■ Required action ■
Look through the data that follows and copy each line with the string "pixel".
*** Records provided Section Begins ***
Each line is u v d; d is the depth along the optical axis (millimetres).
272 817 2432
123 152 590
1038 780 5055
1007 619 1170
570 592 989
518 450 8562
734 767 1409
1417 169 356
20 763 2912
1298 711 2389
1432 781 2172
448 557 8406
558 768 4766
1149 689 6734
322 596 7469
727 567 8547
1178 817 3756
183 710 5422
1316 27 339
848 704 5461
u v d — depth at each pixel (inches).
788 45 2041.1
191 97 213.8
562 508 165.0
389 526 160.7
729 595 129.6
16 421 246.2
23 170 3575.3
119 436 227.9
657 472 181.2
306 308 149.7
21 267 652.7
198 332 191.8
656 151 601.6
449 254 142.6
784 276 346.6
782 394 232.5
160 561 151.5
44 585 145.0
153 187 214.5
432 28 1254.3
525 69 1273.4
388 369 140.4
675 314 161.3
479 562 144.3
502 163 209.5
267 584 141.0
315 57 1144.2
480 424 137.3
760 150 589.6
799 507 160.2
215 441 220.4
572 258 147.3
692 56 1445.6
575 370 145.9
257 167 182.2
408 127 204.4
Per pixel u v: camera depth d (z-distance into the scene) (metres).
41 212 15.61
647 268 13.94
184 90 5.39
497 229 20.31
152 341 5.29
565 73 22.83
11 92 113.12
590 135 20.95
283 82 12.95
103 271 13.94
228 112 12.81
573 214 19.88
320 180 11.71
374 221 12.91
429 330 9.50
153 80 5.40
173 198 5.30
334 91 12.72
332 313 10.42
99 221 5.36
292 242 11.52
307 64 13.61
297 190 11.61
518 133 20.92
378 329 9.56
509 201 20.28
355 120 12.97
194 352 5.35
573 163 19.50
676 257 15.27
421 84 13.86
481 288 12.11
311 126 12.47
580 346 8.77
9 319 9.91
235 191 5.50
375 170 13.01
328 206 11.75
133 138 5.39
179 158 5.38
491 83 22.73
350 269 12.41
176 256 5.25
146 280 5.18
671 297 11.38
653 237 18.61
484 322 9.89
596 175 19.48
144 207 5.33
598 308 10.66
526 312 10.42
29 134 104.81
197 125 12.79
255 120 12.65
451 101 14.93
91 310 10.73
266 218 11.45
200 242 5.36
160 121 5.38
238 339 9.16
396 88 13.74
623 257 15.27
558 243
*** Records provided Section Ends ***
■ Exercise solution ■
u v d — depth at each pixel (inches).
Per pixel u v: camera depth d (z-distance into the scene) (metres).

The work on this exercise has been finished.